The fact is that I know a lot about The Special One, and she knows a lot about me. But put one of us in an isolation chamber, and ask the other one questions about their partner, and I think we’d be a bit rubbish. After all, I love The Special One but that doesn’t mean that I know what her first pet was called. Or that she would be able to tell anyone what my nickname was at school. Or that I would be able to inform the immigration officer any number of things that no husband should really be expected to know. Like the colour of his wife’s eyes, for instance. I mean, obviously I know the colour of my wife’s eyes, but not everyone is so diligent.

Looking online this weekend, we saw a huge number of different questions that could be asked of us, including what colour our bathroom is, how many ceiling fans we have, and what we each bought the other for our last birthdays. Given that I can barely remember what I bought for lunch last week, my chances of getting through this unscathed are slim to negligible.

Of course, we do have the fact that The Special One is sporting a rather fetching bump in our favour, although I will be watching with interest to see if the immigration officer asks her any questions about her friendship with – say – a milkman or tennis coach. But just to be on the safe side, I’m going to be revising my Special One knowledge all week – by the time of our interview, I’ll know everything there is to know.

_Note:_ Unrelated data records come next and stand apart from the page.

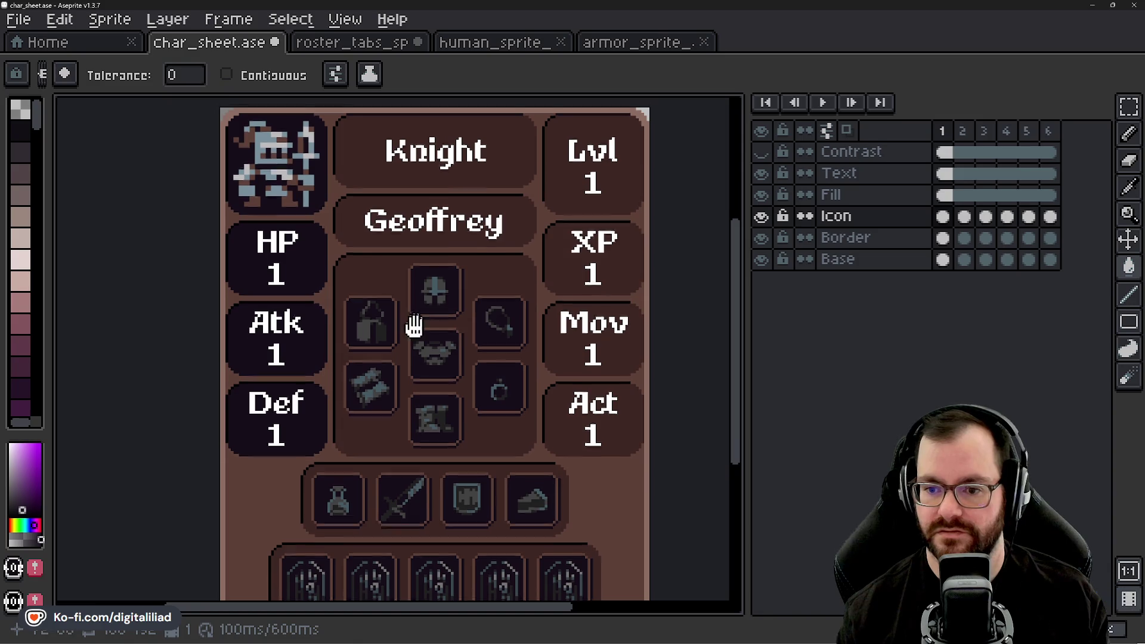
pyautogui.scroll(1, 415, 327)
pyautogui.scroll(1, 414, 326)
pyautogui.click(792, 195)
pyautogui.scroll(1, 504, 251)
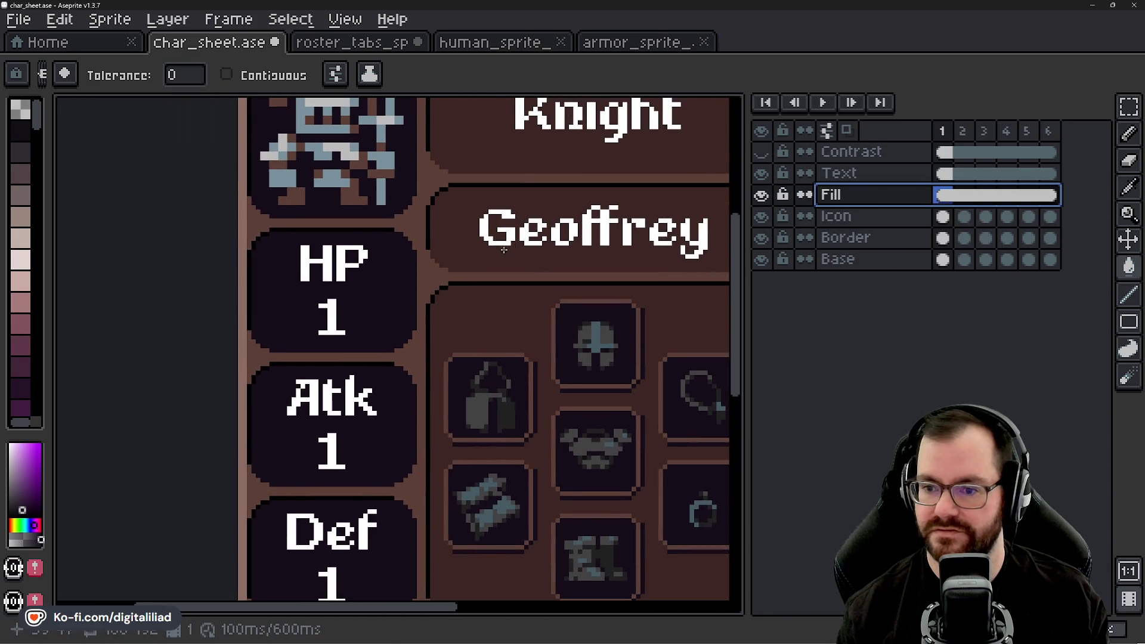
pyautogui.click(1127, 105)
pyautogui.scroll(1, 269, 248)
pyautogui.scroll(1, 256, 238)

Starting with the colour of her eyes, obviously…

Ticking all the boxes

As you’ll have gathered from my last post, The Special One and I are currently filing various papers to prove that our marriage is bona fide, and not an ill-disguised sham in which I’m using her to gain access to a country with no universal healthcare and no ready access to HP Sauce. I feel like writing on the forms “do you really think I would be associated with such a lifelong duvet hog if it wasn’t for the fact that I love her” but somehow my better instincts kick in, and I dot i’s and cross t’s appropriately.

What I object to is not necessarily the amount of information that the immigration authorities want, or even the pictures, bank statements and lease agreements. It’s the fact that they want to charge me more than $1000 just for the privilege of putting my metaphorical hand in the air and asking “please Miss, can I stay here a bit longer?” And that’s not even taking into account various other forms that have to be filed, or attorney bills that have to be paid.

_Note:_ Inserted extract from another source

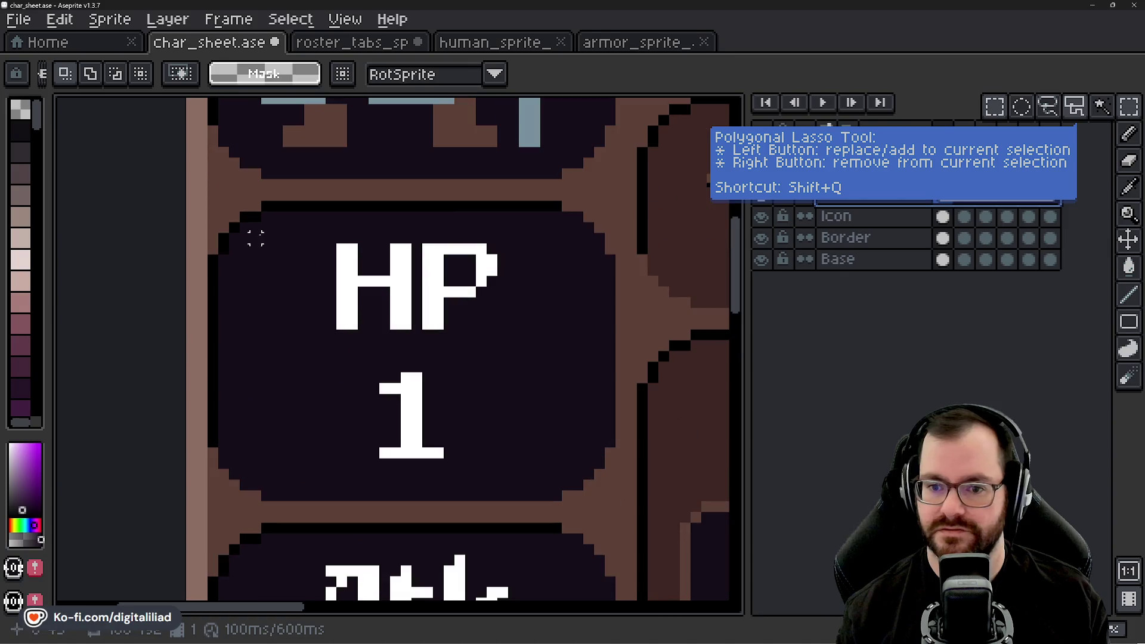
pyautogui.scroll(-3, 222, 225)
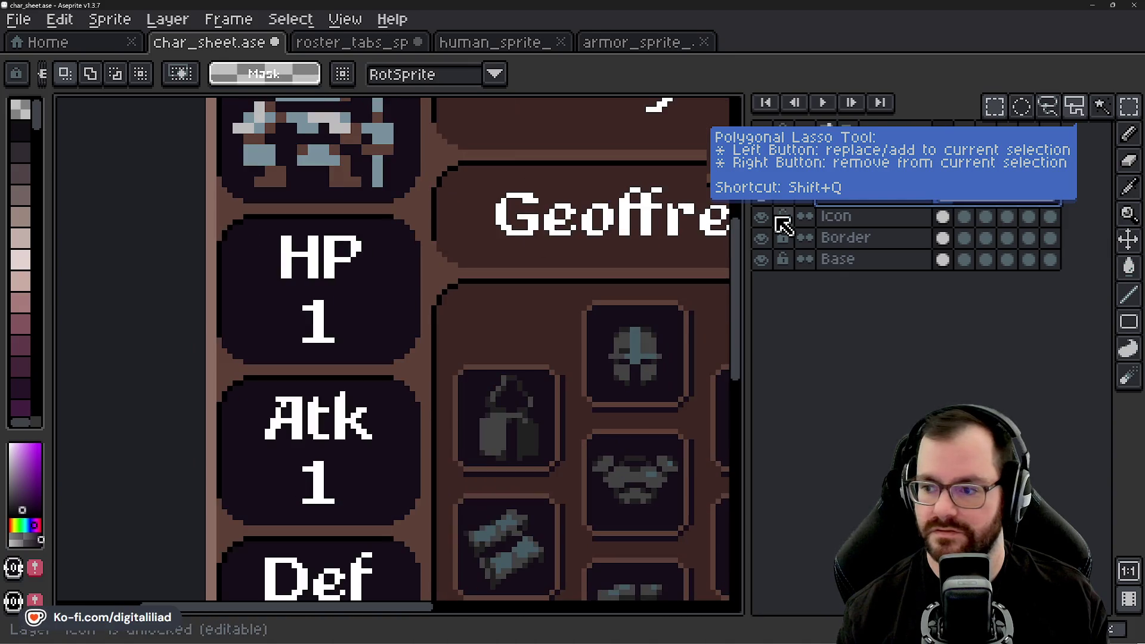
pyautogui.click(761, 216)
pyautogui.scroll(-3, 631, 328)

Bear in mind that this is a process that can take anything from 4-12 months to be completed. And that’s if you’re lucky. While falling in love may have been a whirlwind affair that involved all the speed of Usain Bolt, visas through marriage are very much handled by asthmatic marathon runners with a penchant for chipsfrench fries.

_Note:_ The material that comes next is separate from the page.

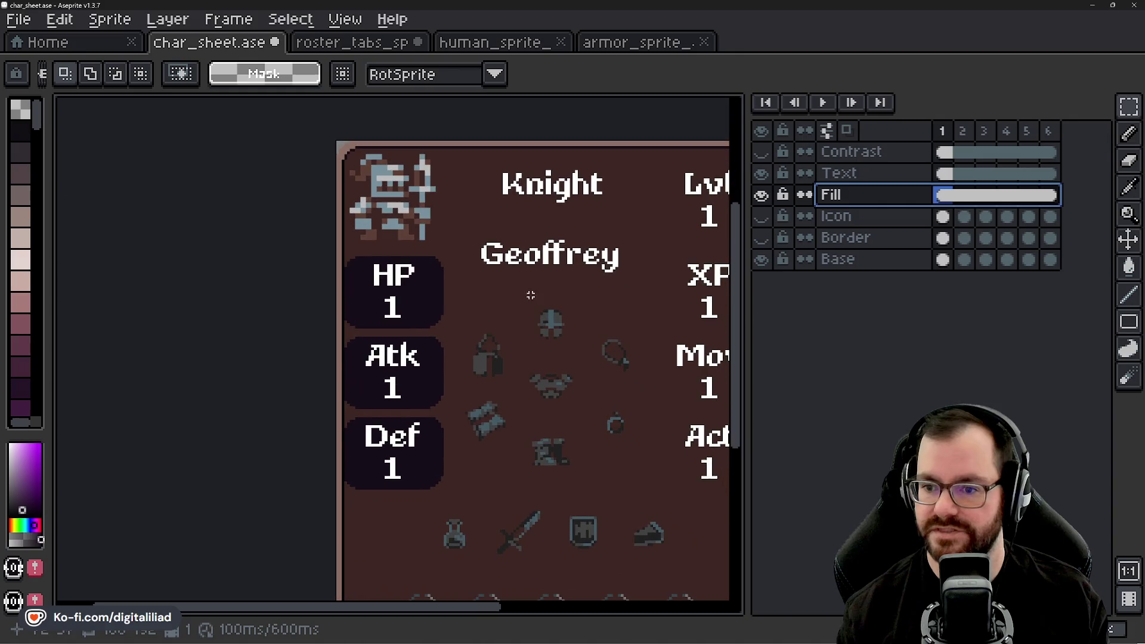
pyautogui.click(761, 238)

See, if I’m paying a four figure sum for anything, I kind of expect a certain level of service. For $1300, that should include having your tears wiped away by a nubile model, and your forms collected by the sports or musical hero of your choice.

When I am running my own republic, I’ll be offering drive-‘thru’ immigration services, and naturalization tests that include pop quizzes. You won’t necessarily get a higher class of citizen, but anyone who can name three members of New Order is fine by me.